O gün, sur sesini duyanların gözü dehşetle açılacak; o kimseler dört yana
dağılmış çekirgeler gibi kabirlerinden fırlayacaklar ve kendilerini çağırana
doğru koşacaklar.
İlk insandan son insana kadar herkes bir araya
gelecek; o gün yer başka bir şekle büründüğü, dağlar toz gibi savrulduğu, bir
çukur, bir tümsek bulunmadığı için; dümdüz, bembeyaz, hiç kimsenin tanıdık bir
işarete rastlamadığı bir yerde bütün insanlar toplanacak.
İnsanlar mahşer yerinde, Cenab-ı Hakk'ın huzuruna, -
yalınayak, - çıplak, - ve sünnetsiz olarak çıkacaklar. Kapıldıkları dehşet,
korku ve şaşkınlık yüzünden birbirlerine dönüp bakamayacaklar. O dehşetli
zamanda güneş insanları yakıp kavuracak, herkes günahı ölçüsünde tere batacak;
kimi topuklarına, kimi dizlerine kadar, kimi beline, köprücük kemiklerine
kadar, kimi de ağzına ve kulaklarına kadar tere gömülecektir.
Hiçbir gölgenin bulunmadığı o dehşetli günde, Allah
Teala bazı kimselere özel ikramda bulunacak; onları Arş'ının gölgesinde
dinlendirecektir.
Bu bahtiyar insanlar:
- adil devlet başkanları,
- temiz bir hayat içinde Rabbine kulluk ederek
büyüyen gençler,
- kalbi mescidlere bağlı Müslümanlar,
- birbirlerini Allah için seven; buluşmaları da,
ayrılmaları da Allah için olan insanlar,
- güzel ve mevki sahibi bir kadının beraber olma
isteğine 'Ben Allah'tan korkarım' diye yaklaşmayan yiğit adamlar,
- sağ elinin verdiğini sol elinin bilemeyeceği kadar
gizli sadaka verenler,
- tenhada Allah'ı anıp gözyaşı dökenler olacaktır.
AMEL DEFTERİ Mahşer gününde herkesin önüne, dünyada
iken yaptığı bütün iyilik ve kötülükleri gösteren kitapları (amel defterleri)
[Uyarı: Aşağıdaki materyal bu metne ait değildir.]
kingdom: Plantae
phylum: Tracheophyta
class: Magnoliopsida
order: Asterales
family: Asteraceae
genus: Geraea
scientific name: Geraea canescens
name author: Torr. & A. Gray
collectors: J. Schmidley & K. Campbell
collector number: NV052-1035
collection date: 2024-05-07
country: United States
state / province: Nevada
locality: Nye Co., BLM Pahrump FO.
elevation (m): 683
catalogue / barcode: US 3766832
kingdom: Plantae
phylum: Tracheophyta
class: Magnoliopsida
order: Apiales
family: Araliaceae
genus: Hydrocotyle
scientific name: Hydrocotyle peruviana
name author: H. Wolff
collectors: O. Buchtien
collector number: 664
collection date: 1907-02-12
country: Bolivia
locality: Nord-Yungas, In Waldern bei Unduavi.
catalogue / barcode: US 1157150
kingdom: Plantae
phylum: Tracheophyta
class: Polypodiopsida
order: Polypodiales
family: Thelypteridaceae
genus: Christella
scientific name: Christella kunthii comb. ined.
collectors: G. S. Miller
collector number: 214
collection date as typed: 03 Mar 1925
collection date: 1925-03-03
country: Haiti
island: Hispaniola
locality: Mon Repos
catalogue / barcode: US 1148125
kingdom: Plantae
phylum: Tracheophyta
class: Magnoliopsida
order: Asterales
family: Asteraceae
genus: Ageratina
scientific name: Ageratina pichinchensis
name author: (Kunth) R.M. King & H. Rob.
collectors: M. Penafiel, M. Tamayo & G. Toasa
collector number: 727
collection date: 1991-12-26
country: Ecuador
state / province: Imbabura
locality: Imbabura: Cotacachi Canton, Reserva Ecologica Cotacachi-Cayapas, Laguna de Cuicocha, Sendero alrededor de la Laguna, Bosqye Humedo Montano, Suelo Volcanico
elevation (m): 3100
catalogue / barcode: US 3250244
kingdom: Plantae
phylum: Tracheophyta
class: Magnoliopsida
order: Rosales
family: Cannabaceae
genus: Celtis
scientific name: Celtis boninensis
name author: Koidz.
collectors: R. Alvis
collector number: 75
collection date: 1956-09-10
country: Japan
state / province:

açılacak. Herkese: 'Oku kitabını! Bugün kendini sorgulayacak durumdasın' denecek. İyilik yapmış
olanın amel defteri sağ eline verilecek.
O kimse, büyük bir sevinç içinde etrafındakilere
'Bakınız şu kitabıma, alınız okuyunuz' diyecek. Onun hesabı kolay görülecek ve Cennetin
yüksek yerinde, elini atınca koparacağı meyvelerin arasında, yiyip içerek mutlu
bir hayat sürecek.
Defteri sol eline verilenler ise 'Amanın, bu nasıl
deftermiş! Yaptığım herşeyi küçük büyük demeden sayıp dökmüş. Keşke bana
defterim verilmeseydi de hesabımı öğrenmeseydim. Keşke ölümle birlikte herşey
bitmiş olsaydı' diye
yanıp tutuşacak.
HESAP Daha sonra insanlar, dünyada yaptıklarından dolayı
Cenab-ı Hakk'ın huzurunda hesaba çekilecektir. Ağızlar mühürlenip kapatıldığı
için konuşamayacak, onun yerine eller ve ayaklar neler yaptığını bir bir
anlatacak, kulaklar, gözler, deriler dile gelip herşeyi haber verecektir.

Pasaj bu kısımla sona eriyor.